The innocent energy and eager optimism of the default WordPress “first post” title is irresistible. It is also firmly rooted in computer and programming history, which makes it seem quite appropriate for the introduction of a blog where certain aspects of digital technology will be one of the main themes. Add the fact that I will likely have trouble enough coming up with a good title for the next post, and I will not even try to improve on this one.
I am a reader (associate professor) of history at the University of Gothenburg in Göteborg (Gothenburg), Sweden. This blog is intended to serve as an outlet for writing about a variety of topics that interest me, but with a clear focus on two main areas. The first is my own field of research, which can roughly be described as 18th century Linnaean travel in a global history of science context. The second is the hard-to-define but fascinating set of questions, opportunities and challenges that arise out of the encounter between humanities scholarship (including teaching), digital technology and social media.
My attempts to grasp and learn about the issues related to the emerging Digital Humanities, especially Digital History, gave the impetus for launching the blog and will be echoed in many of the posts here. Another, more practical reason for trying my hand at blogging in English is that it helps me improve my writing skills in a language that is not my first. In my current research project I expect to write a number of articles and book chapters in English, and regular posting here seems like a good way of practising. In other words, any feedback on the spelling, grammar and idiomatic usage of British English is very welcome!
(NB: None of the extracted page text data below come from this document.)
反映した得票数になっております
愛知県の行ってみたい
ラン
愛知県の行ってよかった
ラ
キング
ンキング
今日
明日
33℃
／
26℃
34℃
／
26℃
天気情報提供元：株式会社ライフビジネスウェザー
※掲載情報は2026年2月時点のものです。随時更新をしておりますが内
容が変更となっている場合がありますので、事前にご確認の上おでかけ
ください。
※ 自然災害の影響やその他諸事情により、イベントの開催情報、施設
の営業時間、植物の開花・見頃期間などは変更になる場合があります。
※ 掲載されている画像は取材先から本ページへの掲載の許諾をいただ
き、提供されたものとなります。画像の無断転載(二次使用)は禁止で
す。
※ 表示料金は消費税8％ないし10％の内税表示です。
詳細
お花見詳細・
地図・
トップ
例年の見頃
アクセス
And what about “useful curiosities, past and present”? Well, to me it sums up fairly well some of the questions and the categories I often work with and think about. I will have to elaborate in later posts, but “utility” and “curiosity” is often seen as polar opposites, not least in contemporary discussions about how to prioritize research funding, while in reality the relationship between them is much more complicated. For one thing, what is merely curious today may turn out to be very useful tomorrow – and how do we even start to define what “useful” actually means?
Many of the early modern naturalists I have written about wrestled with similar distinctions and their consequenses, which is one reason I find these travelers so interesting. For all the risks of applying simple labels I think “useful curiosities” captures much of what the whole Linnaean endeavour was about, including its inherent contradictions and ambivalences. By studying their struggles we understand our own better, which is yet another reminder that history itself is not only curious but can be very useful indeed.